In his “Bicentennial Tribute to 200 Years of Occulturation,” published in the July 1976 issue of Psychic World, he exulted in his belief that the United States is in an advanced state of Occulturation. He based his conclusion on the open participation of millions in the esoteric arts. “It is rare indeed,” he wrote, “to meet a man, woman or child who is not acquainted in some degree with occult language and/or symbology.” The following year, his “Tribute to UFOs” in the same publication expressed confidence that “a good deal of action at the Saucerian level” will occur in the years ahead.

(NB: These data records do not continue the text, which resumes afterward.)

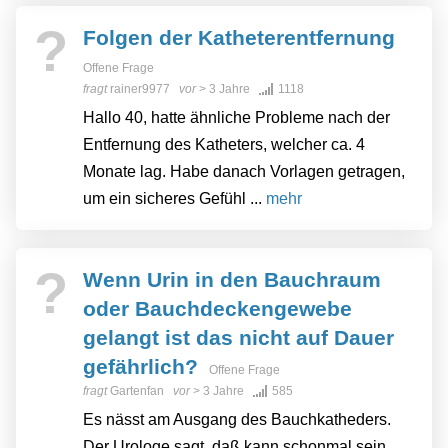
?
Folgen der Katheterentfernung
Offene Frage
fragt
rainer9977
vor
> 3 Jahre
1118
Hallo 40, hatte ähnliche Probleme nach der
Entfernung des Katheters, welcher ca. 4
Monate lag. Habe danach Vorlagen getragen,
um ein sicheres Gefühl ...
mehr
?
Wenn Urin in den Bauchraum
oder Bauchdeckengewebe
gelangt ist das nicht auf Dauer
gefährlich?
Offene Frage
fragt
Gartenfan
vor
> 3 Jahre
585
Es nässt am Ausgang des Bauchkatheders.
Der Urologe sagt, daß kann schonmal sein,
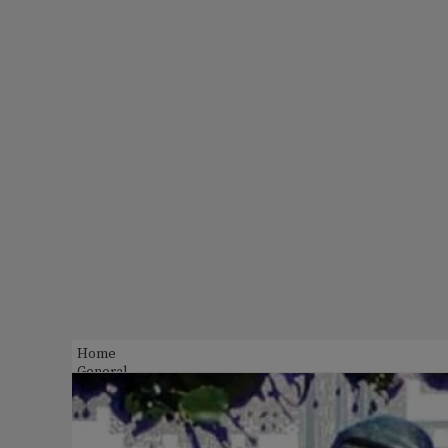
Home
General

Because the gift to see beyond the present was a family trait, it is no surprise that Steven Soderbergh was drawn to the script of “Solaris” and the concept of Kelvin’s visitations with his dead wife. The approach of his 40th birthday signaled that the time had come to reflect upon his own mortality by revisiting stories overheard at home of inexplicable events and contacts. Until his father came to him in a dream, Steven Soderbergh had rejected the concept of consciousness after death. During a conversation about “Solaris” with British journalist Suzie Mackenzie, he declared that the nocturnal incident determined the film’s theme of reconciliation, the hope that spiritual communication can be achieved between the living and the dead.
In more than 25 films completed or presently in production, Soderbergh’s admiration for his parents and lessons they taught him about operating in worlds both real and imaginary shine through. A prime example of a journeyman with multiple talents, he emulates their work ethic, functioning as producer, director, writer, cinematographer, editor, actor, composer and sound department as needed.
Several of his women characters named Midge may represent strong characteristics he sees in his mother. When he assumes the role of director of photography, he appears in the credits as Peter Andrew, his father’s first and middle names. Other pseudonyms masking personal relationships are Sam Lowry and Mary Ann Bernard, the “Solaris” film editor whose surname is his mother’s maiden name.
As his father predicted, Steven Soderbergh has educated himself in every facet of his career even though his formal schooling ended at high school graduation. More than any of his films to date, “Solaris” proved that he utilizes and respects his inheritance of advanced enlightenment.
Did it foreshadow a deeper spiritual journey yet to come?